INSTRUCTION:
Retype the part of the fixed-price contracts article that begins with the words "Kendall suggests that" and ends after "unneeded court battles.".

TEXT BLOCK:
************

Pentagon Acquisition Chief Warns About Misuse of 'Fixed Price' Contracts
2/25/2013
By Sandra I. Erwin
By Sandra I. Erwin
One way to keep vendors from running up the tab is to use fixed-price contracts, particularly in purchases of equipment whose cost and complexity is predictable. But fixed-price contracts come in different varieties, and knowing what specific contract type makes the most sense for the government can be a challenge for Pentagon buyers, warns Undersecretary of Defense for Acquisition, Technology and Logistics Frank Kendall.
Kendall's latest policy guidance tells procurement officials to use "appropriate" contract types. "Unfortunately, sorting this out is not always easy," Kendall writes in the March-April 2013 issue of the Defense Acquisition University journal.
Kendall's rulebook, known as Better Buying Power, has been interpreted as a mandate to avoid "cost-plus" arrangements where the government agrees upfront to pay a vendor to design a product before it has determined its final price tag.
In the article, titled, "Use of Fixed-Price Incentive Firm Contracts in Development and Production," Kendall cautions buyers that there is no simple benchmark to select a contract type. "The choice of appropriate contract types is very 'situationally' dependent," he says.
Kendall suggests that even though fixed-price contracts do relieve the government from taking on all the risk in a program, if not used properly, such deals could backfire and lead to unneeded court battles.
"Fixed firm price development tends to create situations where neither the government nor the contractor has the flexibility needed to make adjustments as they learn more about what is feasible and affordable as well as what needs to be done to achieve a design that meets requirements," he says.
A fixed-price contract is basically a government “hands off” contract, he adds. "While we can get reports and track progress, we have very little flexibility to respond to cases where the contract requirements may be particularly difficult to achieve."
Shifting the risk to contractors should not be seen as the antidote to the Defense Department's poor track record in predicting costs, Kendall notes. The average EMD (engineering, manufacturing, development) program for a major defense acquisition over the last 20 years has overrun by nearly 30 percent. "Industry can only bear so much of that risk," he says. "It is unrealistic to believe contractors will simply accept large losses. They will not. ... Industry has a finite capacity to absorb that risk and knows how to hire lawyers to help it avoid large losses."

************

STORED DATA:
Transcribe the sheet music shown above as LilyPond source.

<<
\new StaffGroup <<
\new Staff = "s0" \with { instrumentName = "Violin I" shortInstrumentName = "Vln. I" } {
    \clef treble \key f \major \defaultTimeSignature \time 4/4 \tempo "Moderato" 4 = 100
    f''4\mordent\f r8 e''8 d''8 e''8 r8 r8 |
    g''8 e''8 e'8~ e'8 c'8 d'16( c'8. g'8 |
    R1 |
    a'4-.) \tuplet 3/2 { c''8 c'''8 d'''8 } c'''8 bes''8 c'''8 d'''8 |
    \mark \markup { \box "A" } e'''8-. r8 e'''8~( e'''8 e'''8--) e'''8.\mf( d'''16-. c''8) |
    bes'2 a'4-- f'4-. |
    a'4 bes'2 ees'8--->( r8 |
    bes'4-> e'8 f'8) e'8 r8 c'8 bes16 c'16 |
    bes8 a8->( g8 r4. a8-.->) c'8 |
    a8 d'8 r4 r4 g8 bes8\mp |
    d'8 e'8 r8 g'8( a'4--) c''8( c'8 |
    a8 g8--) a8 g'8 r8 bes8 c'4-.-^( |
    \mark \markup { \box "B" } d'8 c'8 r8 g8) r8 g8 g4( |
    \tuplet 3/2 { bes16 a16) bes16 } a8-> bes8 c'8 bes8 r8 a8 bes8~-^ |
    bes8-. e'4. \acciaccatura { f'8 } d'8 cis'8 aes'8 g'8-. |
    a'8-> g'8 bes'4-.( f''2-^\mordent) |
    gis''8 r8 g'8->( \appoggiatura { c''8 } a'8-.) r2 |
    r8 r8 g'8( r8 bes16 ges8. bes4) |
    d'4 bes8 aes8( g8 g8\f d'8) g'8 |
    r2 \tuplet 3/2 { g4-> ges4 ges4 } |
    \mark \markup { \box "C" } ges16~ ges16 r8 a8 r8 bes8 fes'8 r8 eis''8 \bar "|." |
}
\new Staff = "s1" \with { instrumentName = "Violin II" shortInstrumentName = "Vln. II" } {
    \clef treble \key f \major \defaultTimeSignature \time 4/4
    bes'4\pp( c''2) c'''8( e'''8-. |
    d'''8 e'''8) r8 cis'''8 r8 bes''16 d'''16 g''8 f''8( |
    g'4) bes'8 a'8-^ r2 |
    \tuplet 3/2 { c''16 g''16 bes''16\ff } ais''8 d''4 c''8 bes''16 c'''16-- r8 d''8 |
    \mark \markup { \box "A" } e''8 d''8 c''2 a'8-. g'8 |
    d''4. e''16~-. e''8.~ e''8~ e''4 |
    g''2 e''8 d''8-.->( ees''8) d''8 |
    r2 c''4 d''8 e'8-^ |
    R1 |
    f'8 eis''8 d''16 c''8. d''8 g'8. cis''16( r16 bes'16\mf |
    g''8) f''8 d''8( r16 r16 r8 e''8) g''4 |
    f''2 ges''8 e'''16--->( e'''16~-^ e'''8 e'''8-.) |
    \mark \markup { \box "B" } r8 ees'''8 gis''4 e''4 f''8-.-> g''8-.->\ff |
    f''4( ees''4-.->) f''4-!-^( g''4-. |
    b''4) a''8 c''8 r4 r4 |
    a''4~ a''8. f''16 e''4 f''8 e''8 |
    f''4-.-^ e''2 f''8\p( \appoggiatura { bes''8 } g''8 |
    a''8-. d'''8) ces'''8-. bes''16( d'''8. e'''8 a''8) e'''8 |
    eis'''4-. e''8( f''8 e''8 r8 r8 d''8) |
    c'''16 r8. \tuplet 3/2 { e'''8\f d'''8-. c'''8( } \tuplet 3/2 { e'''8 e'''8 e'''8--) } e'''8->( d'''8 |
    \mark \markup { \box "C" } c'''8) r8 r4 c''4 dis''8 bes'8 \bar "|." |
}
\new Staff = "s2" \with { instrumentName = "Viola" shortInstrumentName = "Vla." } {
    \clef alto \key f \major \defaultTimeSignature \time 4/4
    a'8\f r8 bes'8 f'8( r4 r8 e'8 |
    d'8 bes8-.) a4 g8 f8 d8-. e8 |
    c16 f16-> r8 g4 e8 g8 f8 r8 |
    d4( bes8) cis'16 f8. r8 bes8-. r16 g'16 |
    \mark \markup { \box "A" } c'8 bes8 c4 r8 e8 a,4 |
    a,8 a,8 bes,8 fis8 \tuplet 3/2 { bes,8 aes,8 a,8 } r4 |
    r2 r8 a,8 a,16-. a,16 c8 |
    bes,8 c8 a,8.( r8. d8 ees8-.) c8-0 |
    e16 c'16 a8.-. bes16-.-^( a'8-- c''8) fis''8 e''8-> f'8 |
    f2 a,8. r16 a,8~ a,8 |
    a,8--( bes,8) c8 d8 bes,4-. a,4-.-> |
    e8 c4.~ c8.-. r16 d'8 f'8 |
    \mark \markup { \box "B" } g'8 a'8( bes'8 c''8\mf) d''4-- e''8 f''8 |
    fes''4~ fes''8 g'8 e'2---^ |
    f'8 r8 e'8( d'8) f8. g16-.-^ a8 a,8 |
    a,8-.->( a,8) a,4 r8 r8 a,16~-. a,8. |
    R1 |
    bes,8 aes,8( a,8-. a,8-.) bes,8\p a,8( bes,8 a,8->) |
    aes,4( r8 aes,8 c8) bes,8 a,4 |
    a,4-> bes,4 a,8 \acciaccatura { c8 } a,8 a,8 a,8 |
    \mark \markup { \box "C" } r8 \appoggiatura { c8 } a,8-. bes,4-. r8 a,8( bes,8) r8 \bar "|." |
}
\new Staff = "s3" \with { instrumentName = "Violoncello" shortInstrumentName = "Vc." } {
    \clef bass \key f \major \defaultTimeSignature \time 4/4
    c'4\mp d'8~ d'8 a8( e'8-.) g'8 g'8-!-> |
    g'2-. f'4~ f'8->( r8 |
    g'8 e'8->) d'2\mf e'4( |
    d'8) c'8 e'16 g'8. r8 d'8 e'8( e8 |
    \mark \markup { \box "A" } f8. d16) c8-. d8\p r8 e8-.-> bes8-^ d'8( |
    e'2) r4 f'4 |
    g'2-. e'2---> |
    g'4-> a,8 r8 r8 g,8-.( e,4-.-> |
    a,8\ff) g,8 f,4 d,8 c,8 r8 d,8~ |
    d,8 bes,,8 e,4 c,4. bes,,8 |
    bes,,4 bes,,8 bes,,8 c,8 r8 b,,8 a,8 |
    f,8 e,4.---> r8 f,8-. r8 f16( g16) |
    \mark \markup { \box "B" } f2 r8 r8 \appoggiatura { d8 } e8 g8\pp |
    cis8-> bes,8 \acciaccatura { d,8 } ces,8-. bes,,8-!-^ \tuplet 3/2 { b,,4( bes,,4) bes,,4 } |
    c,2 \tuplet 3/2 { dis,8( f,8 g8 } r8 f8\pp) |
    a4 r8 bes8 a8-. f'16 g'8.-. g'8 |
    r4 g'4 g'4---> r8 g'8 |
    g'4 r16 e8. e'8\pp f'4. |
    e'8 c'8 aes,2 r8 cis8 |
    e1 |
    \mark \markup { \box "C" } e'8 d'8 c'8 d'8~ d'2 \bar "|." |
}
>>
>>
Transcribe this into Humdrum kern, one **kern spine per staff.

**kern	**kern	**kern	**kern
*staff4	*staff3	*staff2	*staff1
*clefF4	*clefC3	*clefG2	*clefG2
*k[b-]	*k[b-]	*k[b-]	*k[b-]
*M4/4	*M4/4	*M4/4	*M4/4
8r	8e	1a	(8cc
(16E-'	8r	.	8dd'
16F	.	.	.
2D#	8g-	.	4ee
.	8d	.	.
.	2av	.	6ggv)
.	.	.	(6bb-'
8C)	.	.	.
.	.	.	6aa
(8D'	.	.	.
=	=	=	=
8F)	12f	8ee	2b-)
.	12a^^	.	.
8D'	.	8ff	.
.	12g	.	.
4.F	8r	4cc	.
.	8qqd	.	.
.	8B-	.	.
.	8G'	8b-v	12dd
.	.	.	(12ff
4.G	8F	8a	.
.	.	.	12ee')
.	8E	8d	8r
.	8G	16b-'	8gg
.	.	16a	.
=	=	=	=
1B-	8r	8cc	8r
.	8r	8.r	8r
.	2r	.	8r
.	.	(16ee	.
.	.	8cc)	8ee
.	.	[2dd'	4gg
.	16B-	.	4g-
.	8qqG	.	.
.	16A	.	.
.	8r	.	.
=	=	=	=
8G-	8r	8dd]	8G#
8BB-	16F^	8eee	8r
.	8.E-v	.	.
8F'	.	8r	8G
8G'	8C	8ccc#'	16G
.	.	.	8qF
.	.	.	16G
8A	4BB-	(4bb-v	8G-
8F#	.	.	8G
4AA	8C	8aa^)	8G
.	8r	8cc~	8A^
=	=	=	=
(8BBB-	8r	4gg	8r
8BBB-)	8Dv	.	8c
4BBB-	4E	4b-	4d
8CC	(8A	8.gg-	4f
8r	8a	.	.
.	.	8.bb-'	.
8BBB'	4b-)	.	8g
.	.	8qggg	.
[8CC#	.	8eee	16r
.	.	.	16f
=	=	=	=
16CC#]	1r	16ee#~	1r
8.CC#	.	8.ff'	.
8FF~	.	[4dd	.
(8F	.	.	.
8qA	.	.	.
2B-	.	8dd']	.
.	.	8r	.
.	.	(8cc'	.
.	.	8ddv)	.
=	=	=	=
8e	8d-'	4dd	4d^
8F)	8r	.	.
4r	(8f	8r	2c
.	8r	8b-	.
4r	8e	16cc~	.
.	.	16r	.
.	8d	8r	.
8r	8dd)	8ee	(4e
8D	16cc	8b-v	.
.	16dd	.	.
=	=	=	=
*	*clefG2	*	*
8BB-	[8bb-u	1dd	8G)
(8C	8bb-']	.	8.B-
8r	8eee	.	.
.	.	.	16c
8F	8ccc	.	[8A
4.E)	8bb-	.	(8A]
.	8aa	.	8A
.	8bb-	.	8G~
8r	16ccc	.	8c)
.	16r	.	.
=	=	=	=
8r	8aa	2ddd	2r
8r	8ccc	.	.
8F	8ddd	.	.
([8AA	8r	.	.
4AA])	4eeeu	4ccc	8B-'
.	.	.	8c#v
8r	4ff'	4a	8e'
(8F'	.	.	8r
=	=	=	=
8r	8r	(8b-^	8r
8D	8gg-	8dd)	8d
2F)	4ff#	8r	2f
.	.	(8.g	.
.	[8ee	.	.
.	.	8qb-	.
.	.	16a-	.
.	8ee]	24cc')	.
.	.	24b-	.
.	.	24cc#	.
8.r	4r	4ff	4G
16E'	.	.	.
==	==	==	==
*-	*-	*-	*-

************

RESPONSE TO THIS EXERCISE:
Kendall suggests that even though fixed-price contracts do relieve the government from taking on all the risk in a program, if not used properly, such deals could backfire and lead to unneeded court battles.